From the material below, extract each line that contains the word "speed" and copy it unchanged.

+--

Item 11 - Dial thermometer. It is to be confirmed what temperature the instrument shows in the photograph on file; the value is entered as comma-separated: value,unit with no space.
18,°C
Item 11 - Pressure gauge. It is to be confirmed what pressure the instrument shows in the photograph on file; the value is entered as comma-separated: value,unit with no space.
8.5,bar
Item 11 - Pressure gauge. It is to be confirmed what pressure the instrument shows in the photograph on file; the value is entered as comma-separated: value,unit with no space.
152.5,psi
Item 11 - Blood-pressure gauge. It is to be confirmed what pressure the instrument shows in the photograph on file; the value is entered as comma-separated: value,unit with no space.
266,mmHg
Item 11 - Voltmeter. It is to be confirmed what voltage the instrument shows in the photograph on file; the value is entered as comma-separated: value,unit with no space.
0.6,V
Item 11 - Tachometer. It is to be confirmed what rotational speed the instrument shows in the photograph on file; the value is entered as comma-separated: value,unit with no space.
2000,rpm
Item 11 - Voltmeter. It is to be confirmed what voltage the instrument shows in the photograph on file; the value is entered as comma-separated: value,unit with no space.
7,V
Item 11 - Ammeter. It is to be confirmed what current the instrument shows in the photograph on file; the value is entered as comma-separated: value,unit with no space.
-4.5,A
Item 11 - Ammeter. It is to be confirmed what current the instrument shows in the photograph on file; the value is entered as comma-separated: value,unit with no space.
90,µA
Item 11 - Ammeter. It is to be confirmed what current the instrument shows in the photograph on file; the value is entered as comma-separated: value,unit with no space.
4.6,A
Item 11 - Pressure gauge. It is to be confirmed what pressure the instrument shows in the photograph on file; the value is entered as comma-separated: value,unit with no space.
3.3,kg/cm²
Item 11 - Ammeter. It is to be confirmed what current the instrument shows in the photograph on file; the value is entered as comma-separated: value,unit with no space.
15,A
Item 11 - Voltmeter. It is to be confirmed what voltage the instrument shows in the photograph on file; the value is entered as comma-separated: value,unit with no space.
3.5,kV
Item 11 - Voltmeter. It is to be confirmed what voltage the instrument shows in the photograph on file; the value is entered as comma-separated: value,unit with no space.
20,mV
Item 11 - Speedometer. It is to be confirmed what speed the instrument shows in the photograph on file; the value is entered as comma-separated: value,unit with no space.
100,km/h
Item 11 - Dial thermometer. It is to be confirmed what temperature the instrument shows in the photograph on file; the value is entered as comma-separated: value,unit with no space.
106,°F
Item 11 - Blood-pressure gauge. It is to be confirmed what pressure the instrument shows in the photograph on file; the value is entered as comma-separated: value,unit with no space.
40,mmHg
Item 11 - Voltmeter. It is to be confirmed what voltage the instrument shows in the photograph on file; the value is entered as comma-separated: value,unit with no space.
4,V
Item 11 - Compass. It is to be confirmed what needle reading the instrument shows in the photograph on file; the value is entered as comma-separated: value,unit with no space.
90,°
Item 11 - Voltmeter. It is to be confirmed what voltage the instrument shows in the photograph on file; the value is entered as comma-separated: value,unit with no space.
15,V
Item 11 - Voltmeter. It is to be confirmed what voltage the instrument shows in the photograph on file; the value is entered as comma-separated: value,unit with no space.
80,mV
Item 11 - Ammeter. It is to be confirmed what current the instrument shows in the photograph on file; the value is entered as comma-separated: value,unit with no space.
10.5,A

+--

ANSWER SECTION:
Item 11 - Tachometer. It is to be confirmed what rotational speed the instrument shows in the photograph on file; the value is entered as comma-separated: value,unit with no space.
Item 11 - Speedometer. It is to be confirmed what speed the instrument shows in the photograph on file; the value is entered as comma-separated: value,unit with no space.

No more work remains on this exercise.